*PROMPT A:* In the rows, starting at the line containing "pose: elev=34.7 azim=83.9" and ending at the line containing "Dot at: (282, 267)", replace "pose" with "view" and leave everything else unchanged. Leave the pictures out.

::: SOURCE EXCERPT

Women and the Kurdish Movement in Turkey: ‘There will be no turning back’

By Eva Bernard:

First published by Women’s Voices Now

BDP Women’s Congress, Ankara, April 2013; Photo by Eva Bernard

BDP Women’s Congress, Ankara, April 2013;     Photo by Eva Bernard

In Turkish public opinion and media, and according to certain studies, the Kurdish regions of Turkey are often deemed the most patriarchal and traditional.  Yet, since the late 1970s, the Kurdish guerrilla movement and Kurdish political parties have been the most openly progressive proponents of women’s rights. This paradox became evident to me during the year I spent in Turkey in 2010, and led me to explore the impact of the denial of minority rights by the Turkish state on women’s lives within that minority group, and the potential influences of the Kurdish nationalist movement on Kurdish women’s rights.

In situations of conflict, women are seen as the main victims, or as those whose motherly love is capable of bringing peace. While it is important to recognize the negative consequences of conflict on women’s opportunities for emancipation, the most sustainable way to defend women’s rights is to acknowledge that they are more than victims suffering in silence or those who mourn the dead. They are also actors with powerful voices. So, for once, let’s reverse the question: How has women’s participation shaped the Kurdish movement?

::::::
::: RECORDS TO PROCESS

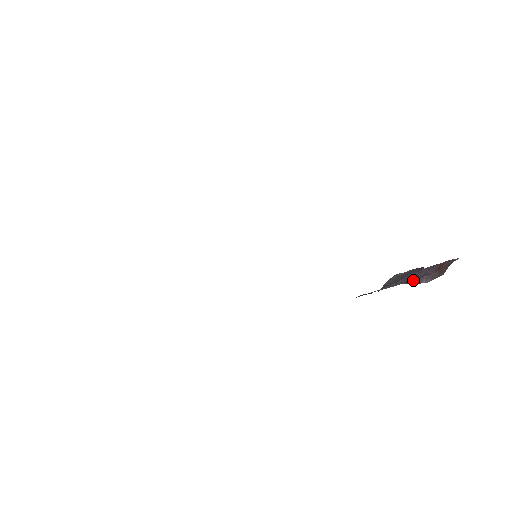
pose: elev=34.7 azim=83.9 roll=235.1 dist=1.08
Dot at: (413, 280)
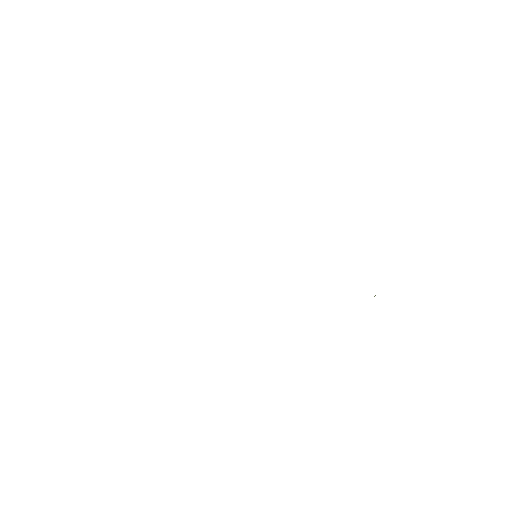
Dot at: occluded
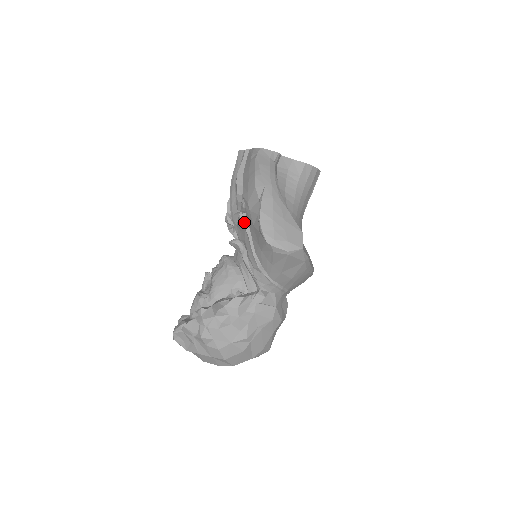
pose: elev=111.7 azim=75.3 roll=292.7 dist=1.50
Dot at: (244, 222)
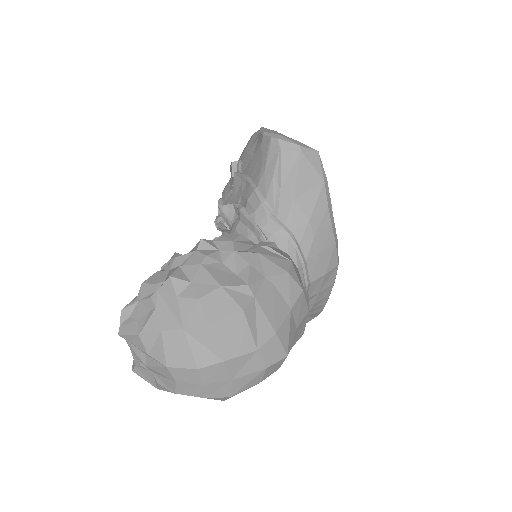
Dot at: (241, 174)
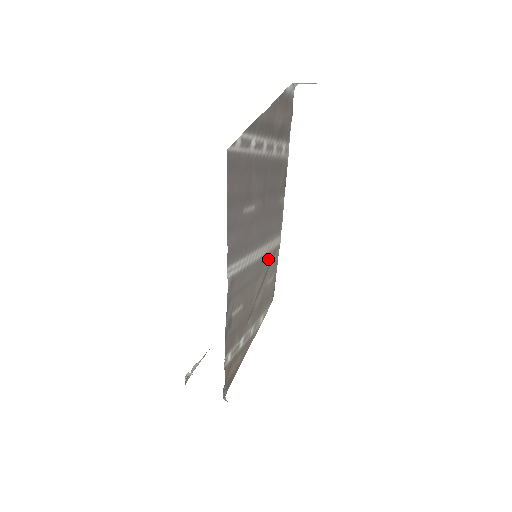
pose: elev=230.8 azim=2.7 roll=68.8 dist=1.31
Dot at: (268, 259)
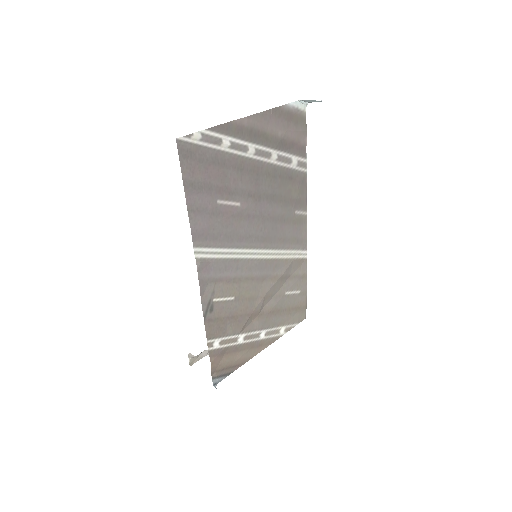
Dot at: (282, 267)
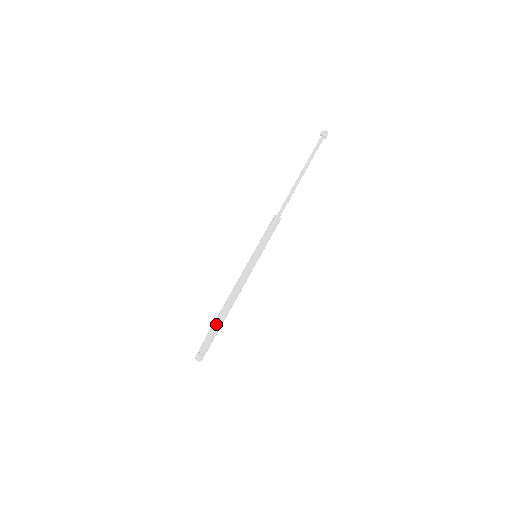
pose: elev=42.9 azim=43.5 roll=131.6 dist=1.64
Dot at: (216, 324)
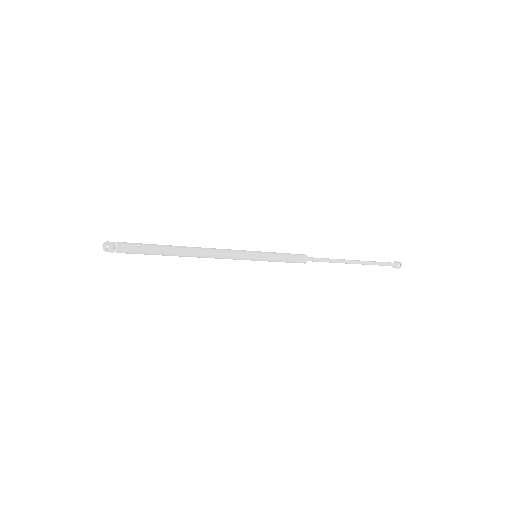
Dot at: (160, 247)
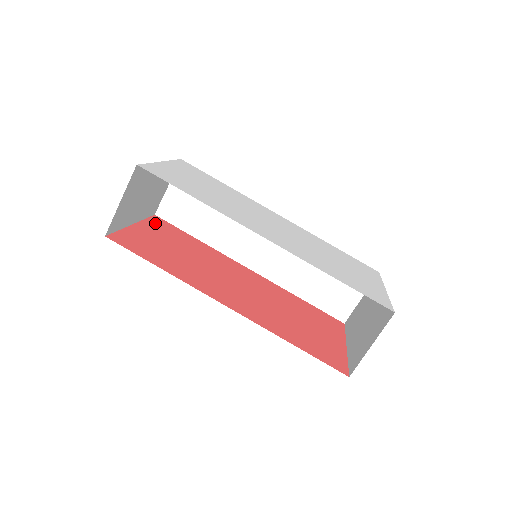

::::::
::: RECORDS TO PROCESS

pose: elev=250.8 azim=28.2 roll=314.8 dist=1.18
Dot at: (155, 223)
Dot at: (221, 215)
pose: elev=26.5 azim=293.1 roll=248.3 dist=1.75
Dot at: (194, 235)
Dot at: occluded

::::::

*PROMPT B:* According to the article on women and the Kurdish movement in Turkey, since when have the Kurdish guerrilla movement and Kurdish political parties been the most openly progressive proponents of women's rights?

*COMPLETE ANSWER A:*
view: elev=34.7 azim=83.9 roll=235.1 dist=1.08
Dot at: (413, 280)
Dot at: occluded
view: elev=111.7 azim=75.3 roll=292.7 dist=1.50
Dot at: (244, 222)
Dot at: (241, 174)
view: elev=230.8 azim=2.7 roll=68.8 dist=1.31
Dot at: (268, 259)
Dot at: (282, 267)

*COMPLETE ANSWER B:* Since the late 1970s.